Monsoon shower in New Mexico. Credit: John Folwer. Used under a Creative Commons Licesnse.
Much like a doctor tries to diagnose the cause of a patient’s symptoms, a team of NOAA-funded researchers has been helping to diagnose the causes behind poor weather and climate model forecasts. Now, thanks to the team’s new model evaluation software, scientists can more quickly and easily identify the source of model errors to accelerate improvements and help Americans better plan and respond.
Developed by the NOAA Climate Program Office’s Model Diagnostics Task Force (MDTF), the software package was recently transferred to NOAA’s Geophysical Fluid Dynamics Laboratory (GFDL) where it has already led to significant advancements in model performance, including forecasts of regional precipitation and extreme events like monsoons.
“Many long-standing model biases have been cut roughly by half,” said David Neelin, UCLA Professor of Atmospheric and Oceanic Sciences and MDTF Lead, about the new software. “These improvements are critical for advancing a number of NOAA priorities.”
Diving deeper into weather and climate model errors
Americans are increasingly seeking accurate weather and climate forecasts from NOAA. But to improve model errors and provide more reliable forecasts, scientists can’t just fix temperature or precipitation—there’s no single knob or equation in the model controlling each variable. Model developers need to go deeper and address issues with underlying physical and chemical processes in the models that drive these errors.
With this in mind, the NOAA Climate Program Office’s Modeling, Analysis, Predictions, and Projections (MAPP) program, in partnership with GFDL, created the Model Diagnostic Task Force (MDTF). The Task Force brings together researchers and scientists from universities, national modeling centers, and research laboratories to focus on “diagnostics” that evaluate or diagnose the error source in different atmospheric, land, and ocean processes in models.
Creating the MDTF was motivated by the 2012 Working Group on Numerical Experimentation (WGNE) Task Force, which advocated for a diagnostic framework focused on the Madden Julian Oscillation—an eastward moving disturbance of clouds and rain that circles the tropics every 30-60 days. Since 2015, the MDTF has expanded on that concept and has been developing software that collects diagnostics for many key weather and climate model processes—called Process Oriented Diagnostics (PODs)—produced by researchers at universities and modeling centers, into a central framework that can be readily used as a model evaluation tool.
The image illustrates multiple weather climate and model process areas included in the new Model Diagnostic Task Force software package.
“The idea is to work closely with modeling centers to come up with a way to enable the modeling community outside of the centers [...] to easily contribute their diagnostics,” said Eric Maloney, Colorado State University Professor and MDTF Co-lead, during a 2017 interview with NOAA. “Then, modeling centers will be able to apply the diagnostics to their simulations to hopefully lead to fantastic modeling improvements in an accelerated fashion.”
Now at GFDL, the package is also moving to an open development framework on GitHub to encourage diagnostic contributions from the public, facilitate the exchange of ideas between modeling centers and the scientific community, and make it easier for researchers to integrate their work.

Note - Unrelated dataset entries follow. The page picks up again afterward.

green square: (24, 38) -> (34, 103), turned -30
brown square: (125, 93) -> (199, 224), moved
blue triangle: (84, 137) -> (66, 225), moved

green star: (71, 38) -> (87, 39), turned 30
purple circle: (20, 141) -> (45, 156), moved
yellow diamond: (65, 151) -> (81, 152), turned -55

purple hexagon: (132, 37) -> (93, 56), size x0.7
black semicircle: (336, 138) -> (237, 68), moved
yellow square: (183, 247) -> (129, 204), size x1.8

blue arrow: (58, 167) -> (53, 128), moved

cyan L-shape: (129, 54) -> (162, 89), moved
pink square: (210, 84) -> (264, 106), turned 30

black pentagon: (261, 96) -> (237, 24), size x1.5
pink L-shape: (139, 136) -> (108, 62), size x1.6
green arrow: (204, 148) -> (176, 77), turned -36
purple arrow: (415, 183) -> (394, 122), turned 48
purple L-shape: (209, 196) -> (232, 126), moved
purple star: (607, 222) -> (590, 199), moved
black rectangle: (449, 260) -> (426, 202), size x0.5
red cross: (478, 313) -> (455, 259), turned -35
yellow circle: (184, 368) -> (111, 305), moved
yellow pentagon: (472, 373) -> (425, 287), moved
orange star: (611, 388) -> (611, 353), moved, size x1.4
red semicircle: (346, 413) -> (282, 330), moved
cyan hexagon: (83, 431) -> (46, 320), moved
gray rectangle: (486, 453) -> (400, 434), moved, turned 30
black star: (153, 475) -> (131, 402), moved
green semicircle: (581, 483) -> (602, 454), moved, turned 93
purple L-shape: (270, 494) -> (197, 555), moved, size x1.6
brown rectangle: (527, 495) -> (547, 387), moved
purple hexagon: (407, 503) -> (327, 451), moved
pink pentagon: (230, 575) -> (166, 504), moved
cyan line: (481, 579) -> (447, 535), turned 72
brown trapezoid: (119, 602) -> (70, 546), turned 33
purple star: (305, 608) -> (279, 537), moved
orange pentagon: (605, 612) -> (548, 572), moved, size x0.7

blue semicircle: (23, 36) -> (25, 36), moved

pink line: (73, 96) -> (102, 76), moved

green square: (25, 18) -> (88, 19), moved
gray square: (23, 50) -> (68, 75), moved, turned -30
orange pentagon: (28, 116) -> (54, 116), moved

By engaging the modeling community through a collaborative approach, the package could help quicken the transition of research innovations into advances in life-saving forecasts and projections.
“Ultimately, 10 years down the line, I think that model diagnosis work [...] may be some of my most important contributions,” Maloney said.
An evolving evaluation software for more accurate forecasts and projections
The MDTF’s evolving software package has eight different diagnostics implemented, 11 under development to be included by 2022, and 28 proposed which may be implemented by 2024. Current diagnostics help tackle things like atmospheric convection, clouds, and radiative processes, while near-term diagnostics will cover tropical and extratropical cyclones and phenomena like the El Niño-Southern Oscillation. In the longer-term, future diagnostics will address key processes that drive our climate’s sensitivity to greenhouse gas emissions and other processes critical to modeling marine ecosystem variability and change.
“A lot of the diagnostics are aligned with key NOAA priorities—high impact water events, extreme weather events, weather and climate events that have high societal and economic impacts,” said John Krasting, who now oversees the development of the package at GFDL. “This package allows users of our models and model developers to explore NOAA mission-relevant processes and identify how we’re doing and ways we can improve.”
Development of the software framework for process-oriented diagnostics was most recently supported by the National Oceanic and Atmospheric Administration (NOAA) Climate Program Office Modeling, Analysis, Predictions and Projections (MAPP) Program (grant # NA18OAR4310280). Additional support was provided by University of California Los Angeles, the Geophysical Fluid Dynamics Laboratory, the National Center for Atmospheric Research, Colorado State University, Lawrence Livermore National Laboratory and the US Department of Energy.
All of the process-oriented diagnostics modules (PODs) were contributed by members of the NOAA Model Diagnostics Task Force with MAPP support.